The bio-based chemicals and materials industry, carefully nurtured from labs to factories, has reached a tipping point and capacity will double in market potential to $19.7 billion in 2016, as its global manufacturing capacity zooms 140%, according to a recent report by Lux Research.
The global capacity for 17 major bio-based materials doubled to 3.8 million tons this year, but over the next five years will climb to 9.2 million tons, bringing critical scale to an industry poised to revolutionize the chemicals market, said the report, titled, “Global Bio-based Chemical Capacity Springs to Scale“.

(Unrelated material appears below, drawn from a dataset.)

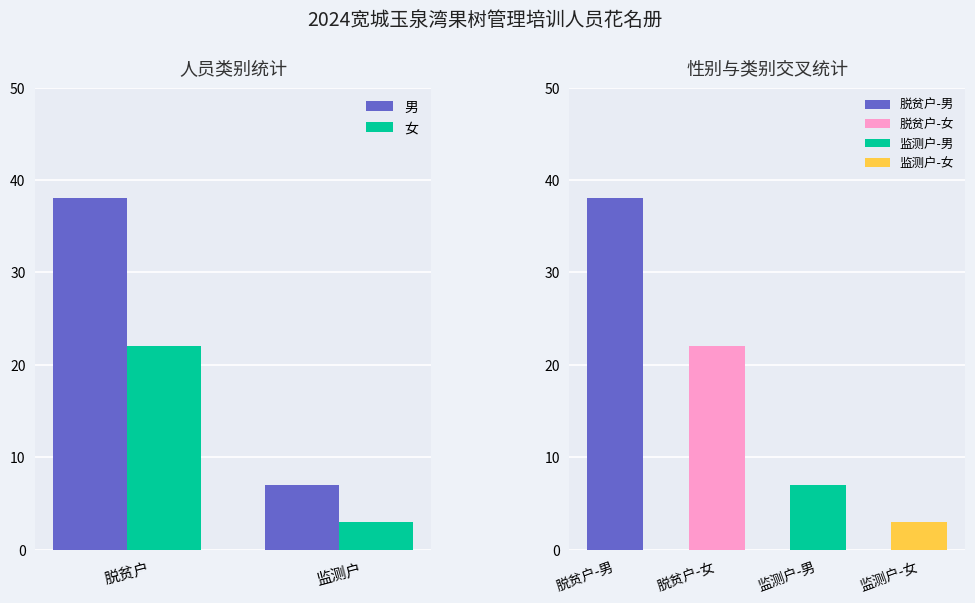

At how many categories does at least one series exceed 37?

1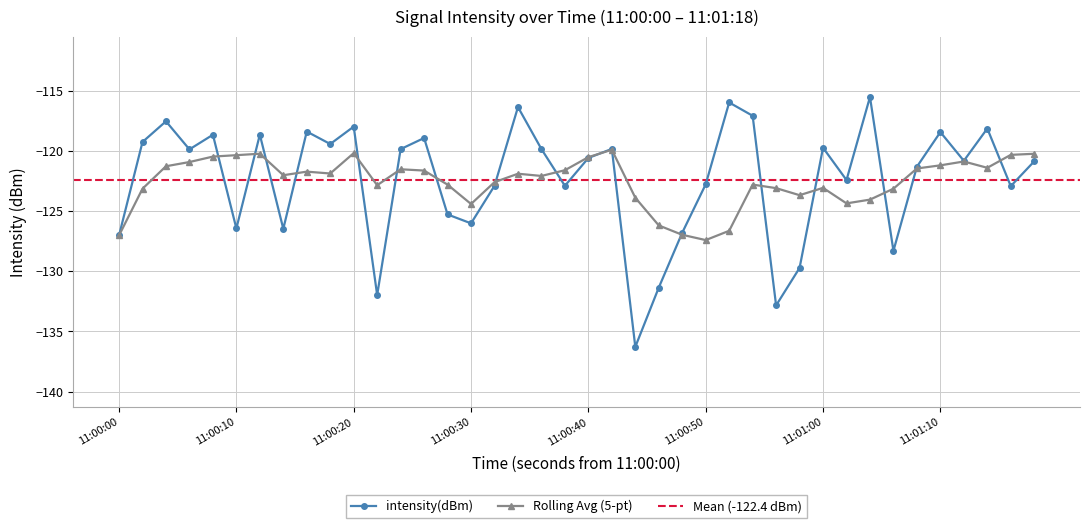

How many interior local valleys does the intensity(dBm) series have?

13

“Several strong forces – consumer preference, corporate commitment, and government mandates and support – are driving development in this space.” said Kalib Kersh, Lux Research Analyst and lead author of the report. “For an industry with the scale of plastics, polymers, and chemicals, no business issue is as big as that of capacity. For bio-based alternatives to compete with petroleum, they have to match billion-dollar businesses producing at megaton levels,” he added.
Lux analysts tallied up the capacity of 151 identified global facilities and captured their intended operational dates, products and capacities, and added 87 additional facilities for which it made conservative estimates. Among Lux Research’s other key findings:
- Bioplastics steal the scene but will slow down. From 2006 to 2011, bioplastics have experienced explosive growth of 1,500% to a current aggregate capacity of 470,000 tons, and a 10.9% share of all bio-based materials. Expansion is expected to moderate, though their capacity will still grow 57% from 2011 to 2016.

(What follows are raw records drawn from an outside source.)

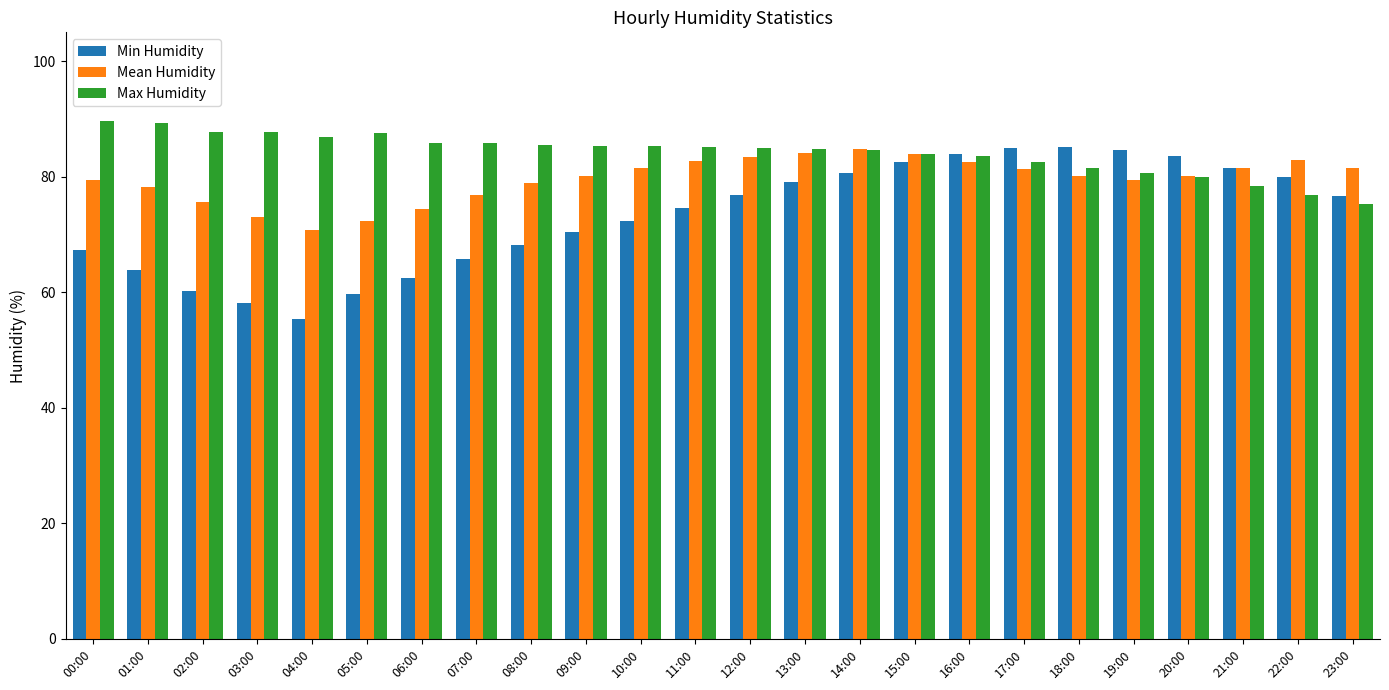

Does the chart contain stacked bars?

No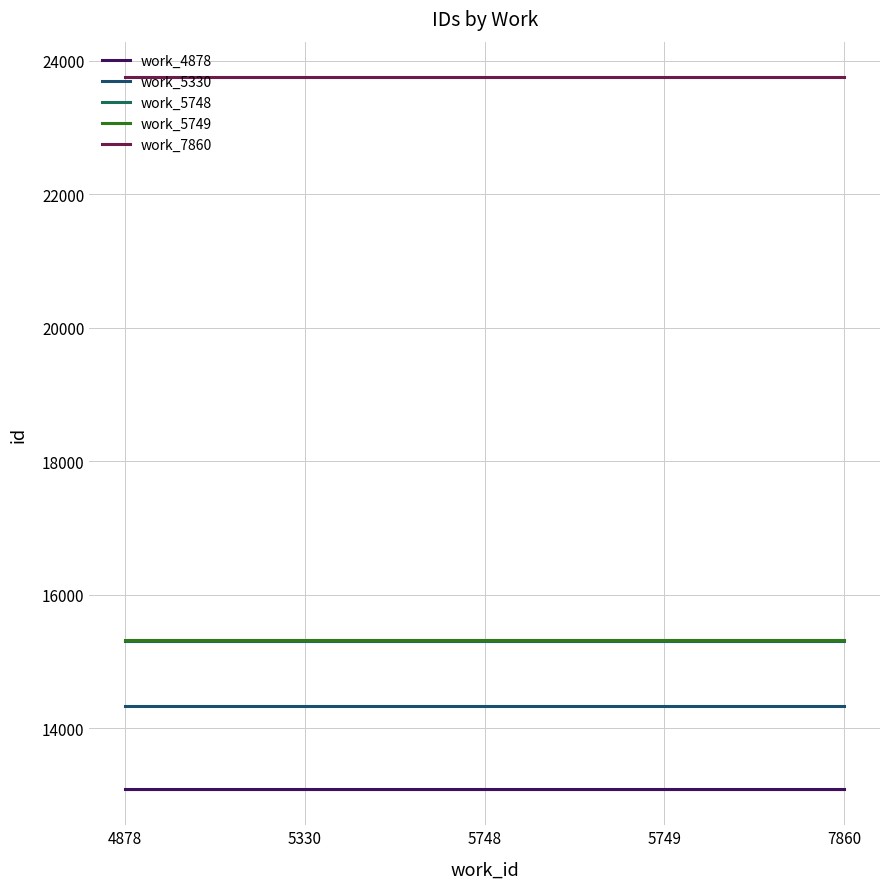

What is the sum of the work_4878 values at 5748 and 5330?

26166.0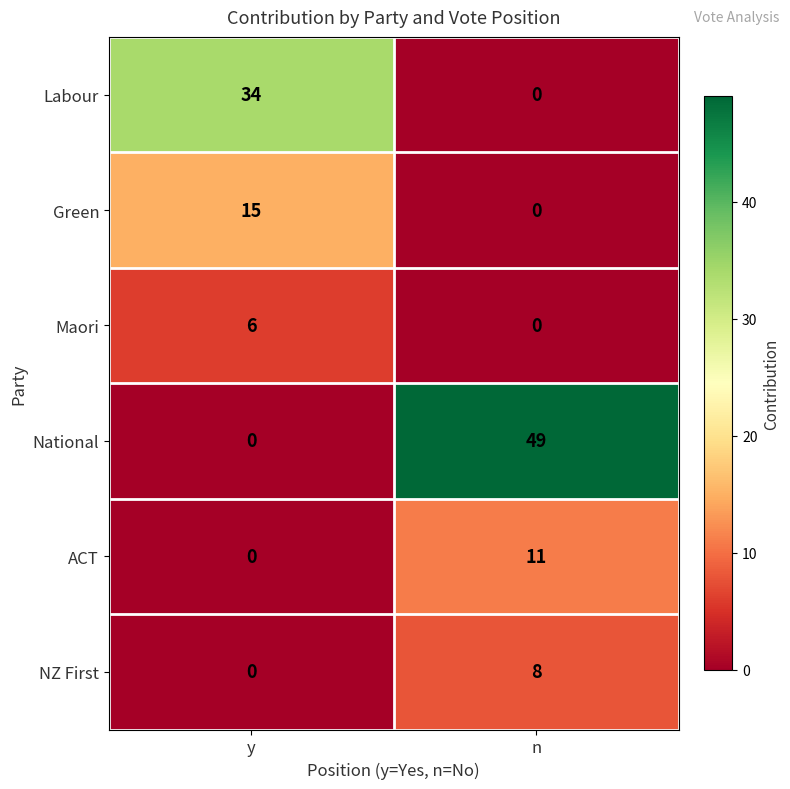

What is the sum of all ACT values?

11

- Cellulose polymers and starch-based plastics dominant. Cellulose polymers and starch-derived materials still rule because they are durable, strong and easily biodegradable: They’ve been widely used in high-performance plastic coatings, buttons and yarns, and even early LEGO bricks. However, their share of total capacity will slide from 45% in 2011 to 21% in 2016.

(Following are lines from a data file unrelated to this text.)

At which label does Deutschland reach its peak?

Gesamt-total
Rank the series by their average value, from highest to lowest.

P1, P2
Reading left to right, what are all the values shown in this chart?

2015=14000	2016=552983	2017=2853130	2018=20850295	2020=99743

- Consolidation ahead. By 2016, there will be consolidation – both within sectors of bio-based materials manufacturing, and regionally, as leaders buy up technologies and access to feedstock. Momentum derived from existing capacity – ethanol from sugarcane ethanol being converted to ethylene and propylene, for instance – will influence regional specialization.
The report, titled “Global Bio-based Chemical Capacity Springs to Scale“, is part of the Lux Research Bio-based Materials and Chemicals Intelligence service.